(Data entries)
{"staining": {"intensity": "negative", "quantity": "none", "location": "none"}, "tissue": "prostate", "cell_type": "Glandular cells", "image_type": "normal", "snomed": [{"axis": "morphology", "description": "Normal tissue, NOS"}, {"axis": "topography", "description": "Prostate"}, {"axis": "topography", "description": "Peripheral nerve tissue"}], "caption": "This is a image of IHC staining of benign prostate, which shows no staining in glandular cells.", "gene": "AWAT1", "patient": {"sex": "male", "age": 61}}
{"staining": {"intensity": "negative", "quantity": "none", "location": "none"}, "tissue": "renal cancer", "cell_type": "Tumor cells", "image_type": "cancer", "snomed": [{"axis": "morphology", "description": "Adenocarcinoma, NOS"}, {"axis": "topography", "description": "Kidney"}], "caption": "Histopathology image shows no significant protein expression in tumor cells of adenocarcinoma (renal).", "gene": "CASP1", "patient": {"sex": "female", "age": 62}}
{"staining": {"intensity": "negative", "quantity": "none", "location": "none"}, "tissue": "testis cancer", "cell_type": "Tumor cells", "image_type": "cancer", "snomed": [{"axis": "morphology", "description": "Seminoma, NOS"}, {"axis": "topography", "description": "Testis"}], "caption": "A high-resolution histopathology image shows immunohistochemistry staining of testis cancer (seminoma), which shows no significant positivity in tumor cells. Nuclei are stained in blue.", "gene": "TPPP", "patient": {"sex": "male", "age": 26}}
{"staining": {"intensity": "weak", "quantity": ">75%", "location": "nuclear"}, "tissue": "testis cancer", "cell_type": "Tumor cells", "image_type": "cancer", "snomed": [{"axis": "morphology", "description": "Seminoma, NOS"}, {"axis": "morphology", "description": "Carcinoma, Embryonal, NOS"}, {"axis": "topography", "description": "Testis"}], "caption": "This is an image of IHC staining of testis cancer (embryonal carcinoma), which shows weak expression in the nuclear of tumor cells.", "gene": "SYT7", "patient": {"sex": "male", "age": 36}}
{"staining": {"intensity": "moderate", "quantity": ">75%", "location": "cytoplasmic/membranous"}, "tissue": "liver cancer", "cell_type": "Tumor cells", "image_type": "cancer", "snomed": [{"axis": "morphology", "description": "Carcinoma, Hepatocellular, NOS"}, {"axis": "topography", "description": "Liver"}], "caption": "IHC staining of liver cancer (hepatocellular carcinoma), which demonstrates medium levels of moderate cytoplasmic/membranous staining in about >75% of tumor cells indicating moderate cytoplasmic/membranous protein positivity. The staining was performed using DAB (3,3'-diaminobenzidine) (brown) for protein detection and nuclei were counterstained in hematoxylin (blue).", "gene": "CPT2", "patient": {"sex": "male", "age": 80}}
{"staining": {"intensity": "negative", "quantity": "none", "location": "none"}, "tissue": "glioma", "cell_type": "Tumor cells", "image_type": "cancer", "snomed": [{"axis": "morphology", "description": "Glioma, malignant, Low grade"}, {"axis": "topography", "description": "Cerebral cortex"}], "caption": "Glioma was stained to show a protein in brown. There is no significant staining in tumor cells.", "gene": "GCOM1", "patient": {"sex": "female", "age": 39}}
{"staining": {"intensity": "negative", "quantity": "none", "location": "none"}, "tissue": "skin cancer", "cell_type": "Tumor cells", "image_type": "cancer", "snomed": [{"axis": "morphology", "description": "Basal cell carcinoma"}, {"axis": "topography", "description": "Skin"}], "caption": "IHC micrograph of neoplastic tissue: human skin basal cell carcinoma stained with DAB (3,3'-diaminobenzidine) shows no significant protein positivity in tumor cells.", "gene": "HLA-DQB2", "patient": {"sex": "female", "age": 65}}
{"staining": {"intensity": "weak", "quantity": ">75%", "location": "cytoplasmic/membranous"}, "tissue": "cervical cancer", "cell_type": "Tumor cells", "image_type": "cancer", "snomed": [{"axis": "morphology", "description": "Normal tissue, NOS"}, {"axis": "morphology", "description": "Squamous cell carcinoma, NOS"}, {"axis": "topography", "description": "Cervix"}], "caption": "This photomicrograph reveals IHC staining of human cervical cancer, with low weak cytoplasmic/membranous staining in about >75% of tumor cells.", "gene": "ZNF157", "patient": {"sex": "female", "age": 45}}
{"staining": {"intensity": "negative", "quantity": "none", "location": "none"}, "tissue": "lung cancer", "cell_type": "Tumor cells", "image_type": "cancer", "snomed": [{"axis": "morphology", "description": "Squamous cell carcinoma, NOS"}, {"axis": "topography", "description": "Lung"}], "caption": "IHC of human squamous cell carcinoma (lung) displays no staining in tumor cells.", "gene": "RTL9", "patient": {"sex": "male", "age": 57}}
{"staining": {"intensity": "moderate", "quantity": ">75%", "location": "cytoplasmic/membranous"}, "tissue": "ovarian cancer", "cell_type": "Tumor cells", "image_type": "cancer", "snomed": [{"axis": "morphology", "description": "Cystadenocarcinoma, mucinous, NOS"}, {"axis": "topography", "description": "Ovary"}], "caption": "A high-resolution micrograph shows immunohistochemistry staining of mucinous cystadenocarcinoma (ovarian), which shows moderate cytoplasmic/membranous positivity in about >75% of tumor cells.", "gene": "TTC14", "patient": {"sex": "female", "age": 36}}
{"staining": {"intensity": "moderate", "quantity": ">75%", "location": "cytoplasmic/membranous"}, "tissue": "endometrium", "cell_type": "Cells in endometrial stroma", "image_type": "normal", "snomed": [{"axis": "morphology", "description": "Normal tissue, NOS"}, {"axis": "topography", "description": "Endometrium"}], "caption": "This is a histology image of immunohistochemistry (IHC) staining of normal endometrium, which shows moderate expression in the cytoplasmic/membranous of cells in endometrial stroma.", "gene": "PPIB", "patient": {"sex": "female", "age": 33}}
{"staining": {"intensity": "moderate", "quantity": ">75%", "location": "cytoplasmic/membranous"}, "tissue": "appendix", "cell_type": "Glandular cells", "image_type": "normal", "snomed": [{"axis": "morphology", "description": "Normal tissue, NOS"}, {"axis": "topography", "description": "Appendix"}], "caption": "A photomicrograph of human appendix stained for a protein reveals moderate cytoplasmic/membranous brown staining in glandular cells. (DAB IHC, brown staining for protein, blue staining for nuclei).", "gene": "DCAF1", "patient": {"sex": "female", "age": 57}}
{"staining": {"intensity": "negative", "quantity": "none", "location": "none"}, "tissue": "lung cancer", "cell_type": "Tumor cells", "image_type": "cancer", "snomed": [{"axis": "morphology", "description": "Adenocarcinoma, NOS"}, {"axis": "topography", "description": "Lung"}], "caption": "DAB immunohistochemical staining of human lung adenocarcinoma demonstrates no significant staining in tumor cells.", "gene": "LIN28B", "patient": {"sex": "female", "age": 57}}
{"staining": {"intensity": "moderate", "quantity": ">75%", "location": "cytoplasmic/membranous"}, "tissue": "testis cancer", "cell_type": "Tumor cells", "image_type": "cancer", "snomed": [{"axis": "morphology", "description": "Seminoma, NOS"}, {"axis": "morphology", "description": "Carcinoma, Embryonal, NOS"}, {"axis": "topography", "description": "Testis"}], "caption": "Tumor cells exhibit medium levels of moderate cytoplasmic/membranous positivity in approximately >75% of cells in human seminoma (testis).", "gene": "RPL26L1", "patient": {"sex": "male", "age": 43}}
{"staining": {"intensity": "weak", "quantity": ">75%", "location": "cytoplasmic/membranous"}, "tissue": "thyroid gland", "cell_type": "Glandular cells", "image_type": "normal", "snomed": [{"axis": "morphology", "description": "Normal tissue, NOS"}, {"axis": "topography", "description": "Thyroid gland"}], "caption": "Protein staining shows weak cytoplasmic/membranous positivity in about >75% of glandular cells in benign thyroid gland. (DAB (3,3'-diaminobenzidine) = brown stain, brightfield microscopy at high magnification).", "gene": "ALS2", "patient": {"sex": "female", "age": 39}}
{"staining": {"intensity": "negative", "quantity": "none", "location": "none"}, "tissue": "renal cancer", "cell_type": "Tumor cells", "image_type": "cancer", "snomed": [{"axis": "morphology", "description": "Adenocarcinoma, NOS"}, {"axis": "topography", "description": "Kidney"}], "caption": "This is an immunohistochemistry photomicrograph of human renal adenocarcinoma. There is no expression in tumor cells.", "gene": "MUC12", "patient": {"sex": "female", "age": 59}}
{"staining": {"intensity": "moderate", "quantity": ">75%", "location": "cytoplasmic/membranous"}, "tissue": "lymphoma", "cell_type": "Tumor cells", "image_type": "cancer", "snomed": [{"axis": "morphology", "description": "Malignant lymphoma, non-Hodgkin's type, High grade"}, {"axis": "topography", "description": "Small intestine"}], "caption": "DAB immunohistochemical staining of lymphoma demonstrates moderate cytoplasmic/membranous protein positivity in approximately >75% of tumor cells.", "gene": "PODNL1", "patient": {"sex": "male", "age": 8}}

_Exercise:_ Transcribe only, please, the lines from the first line of the records through the line with "image shows no". Both of those lines are included.

_Result:_
{"staining": {"intensity": "negative", "quantity": "none", "location": "none"}, "tissue": "prostate", "cell_type": "Glandular cells", "image_type": "normal", "snomed": [{"axis": "morphology", "description": "Normal tissue, NOS"}, {"axis": "topography", "description": "Prostate"}, {"axis": "topography", "description": "Peripheral nerve tissue"}], "caption": "This is a image of IHC staining of benign prostate, which shows no staining in glandular cells.", "gene": "AWAT1", "patient": {"sex": "male", "age": 61}}
{"staining": {"intensity": "negative", "quantity": "none", "location": "none"}, "tissue": "renal cancer", "cell_type": "Tumor cells", "image_type": "cancer", "snomed": [{"axis": "morphology", "description": "Adenocarcinoma, NOS"}, {"axis": "topography", "description": "Kidney"}], "caption": "Histopathology image shows no significant protein expression in tumor cells of adenocarcinoma (renal).", "gene": "CASP1", "patient": {"sex": "female", "age": 62}}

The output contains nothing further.